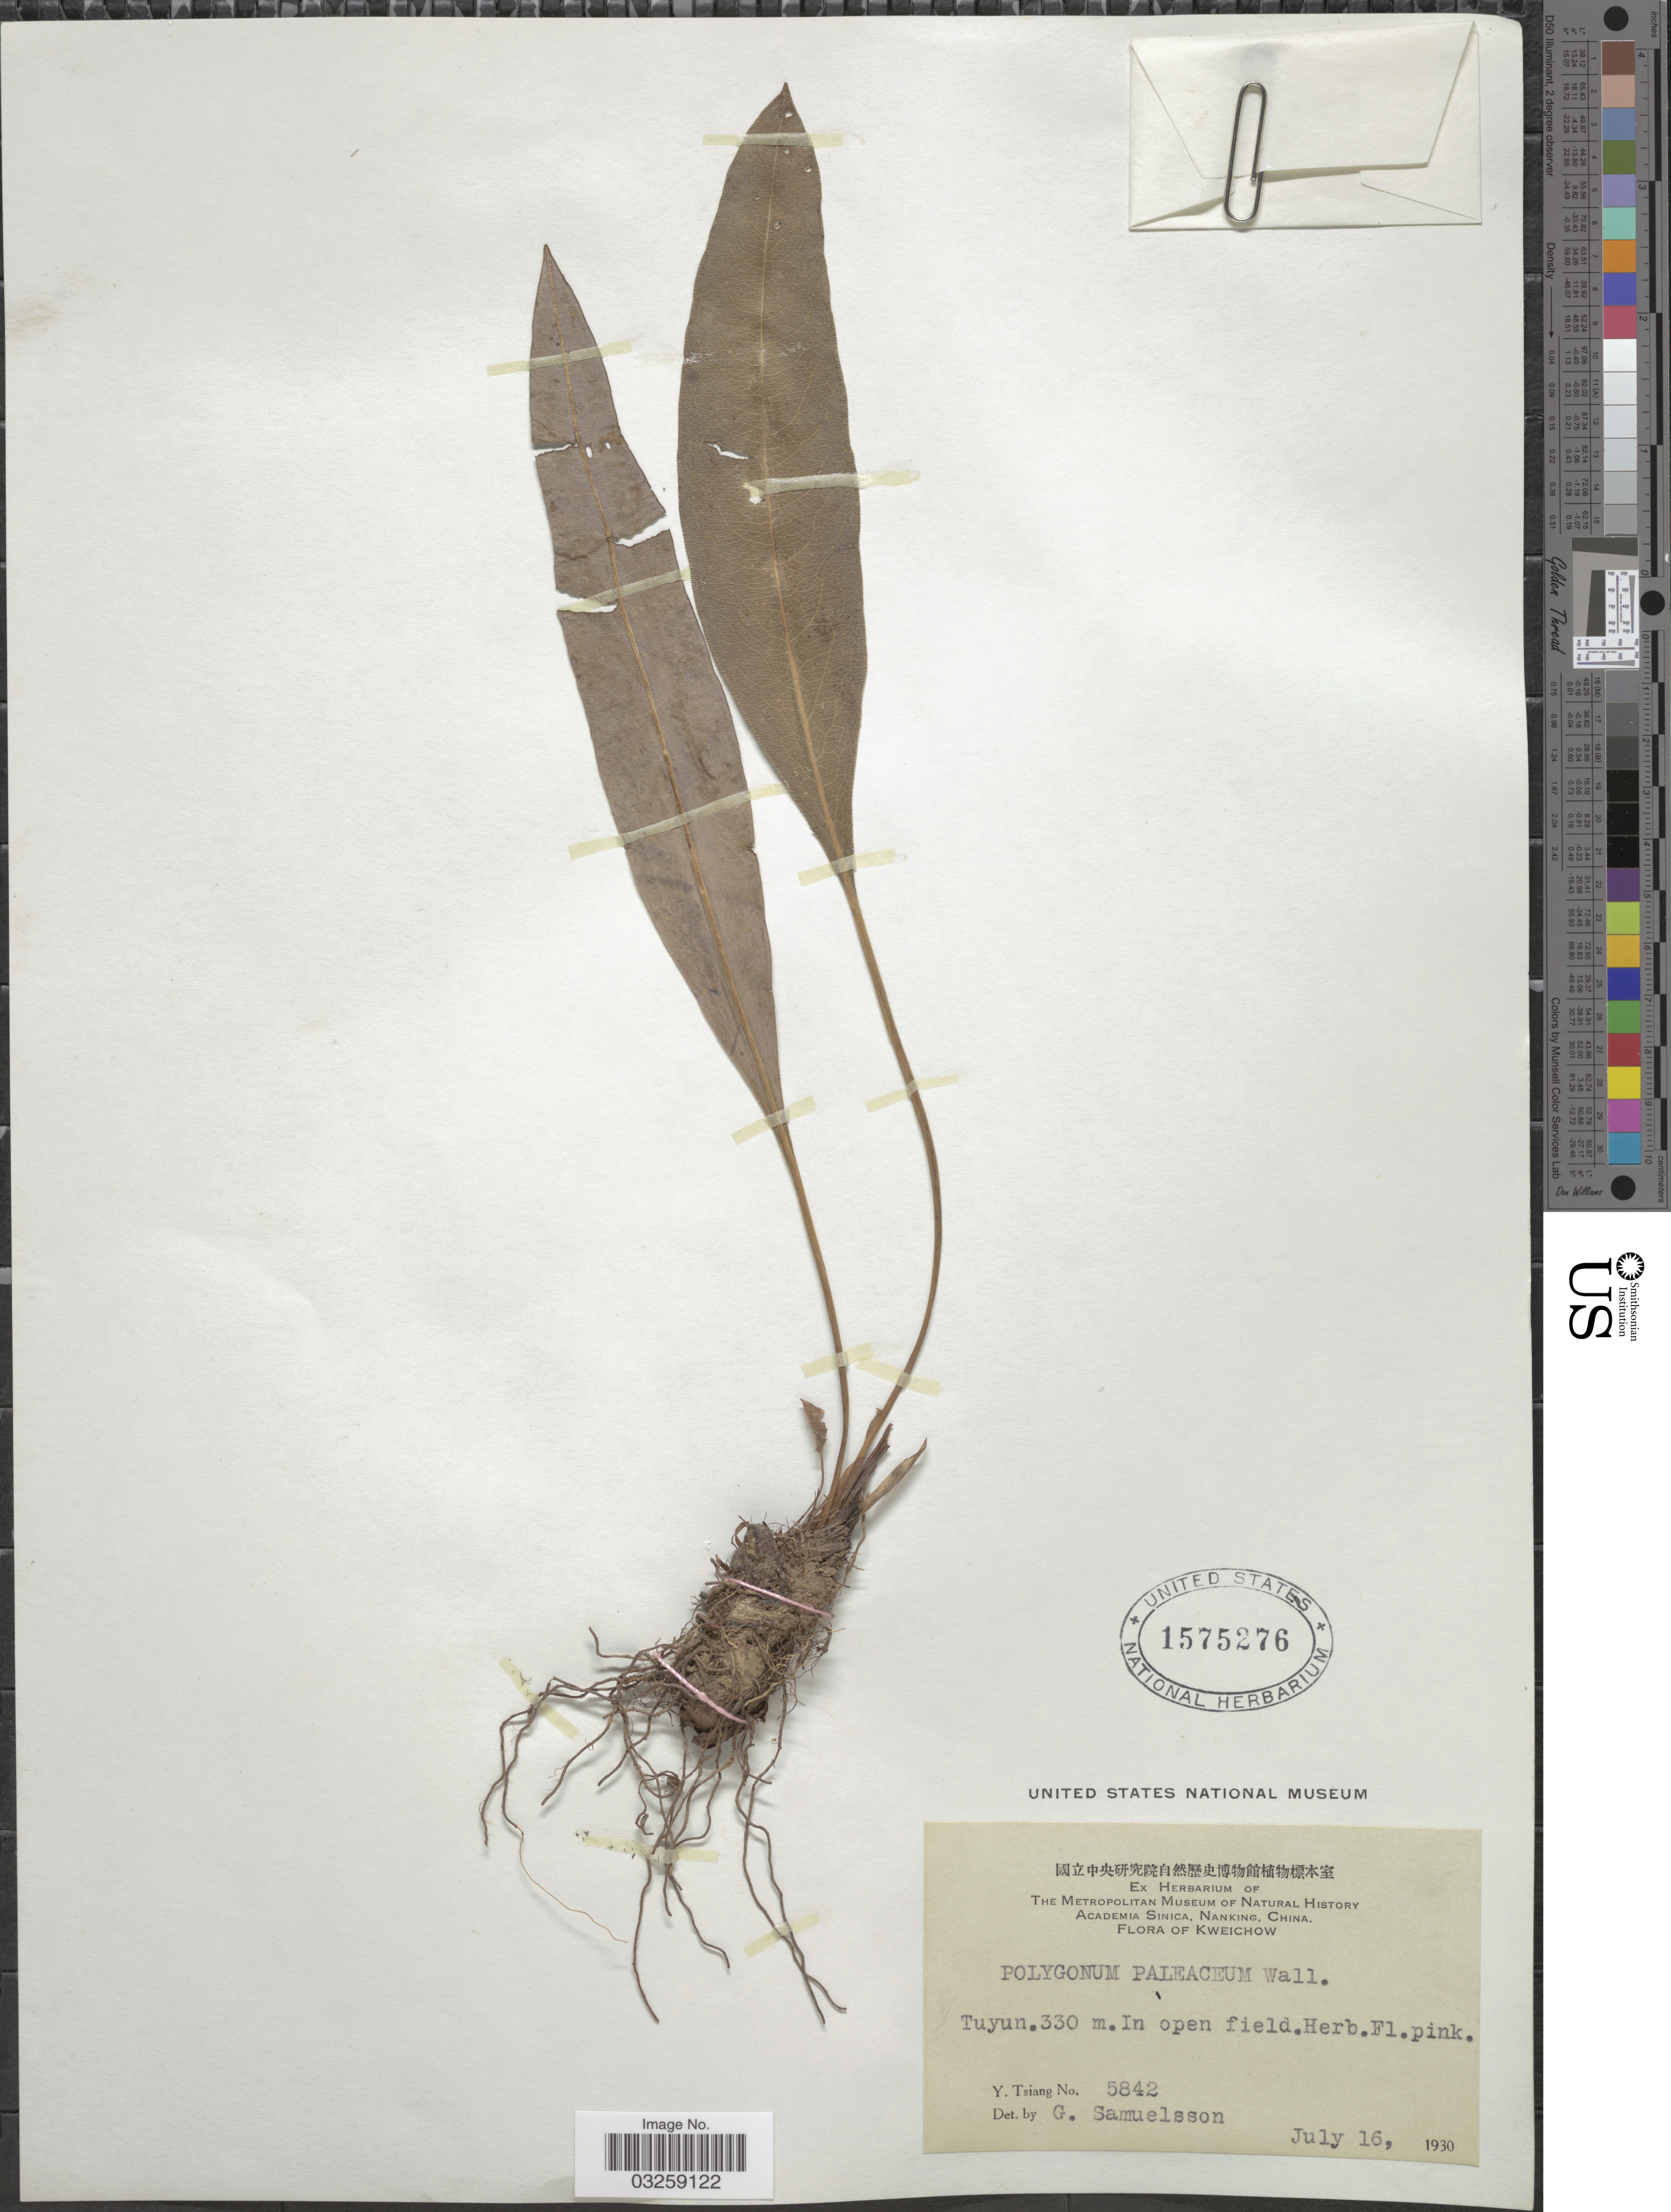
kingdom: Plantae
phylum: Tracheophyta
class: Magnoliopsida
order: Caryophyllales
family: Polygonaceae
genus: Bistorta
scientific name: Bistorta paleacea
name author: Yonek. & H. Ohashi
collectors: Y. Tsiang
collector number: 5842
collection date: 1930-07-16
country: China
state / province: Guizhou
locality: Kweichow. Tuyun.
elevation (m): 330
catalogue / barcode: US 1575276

Problem to work on:
Rewrite the data above with each "locality" changed to "site" and everything else left as it is. Leave out the pictures.

Final result:
kingdom: Plantae
phylum: Tracheophyta
class: Magnoliopsida
order: Caryophyllales
family: Polygonaceae
genus: Bistorta
scientific name: Bistorta paleacea
name author: Yonek. & H. Ohashi
collectors: Y. Tsiang
collector number: 5842
collection date: 1930-07-16
country: China
state / province: Guizhou
site: Kweichow. Tuyun.
elevation (m): 330
catalogue / barcode: US 1575276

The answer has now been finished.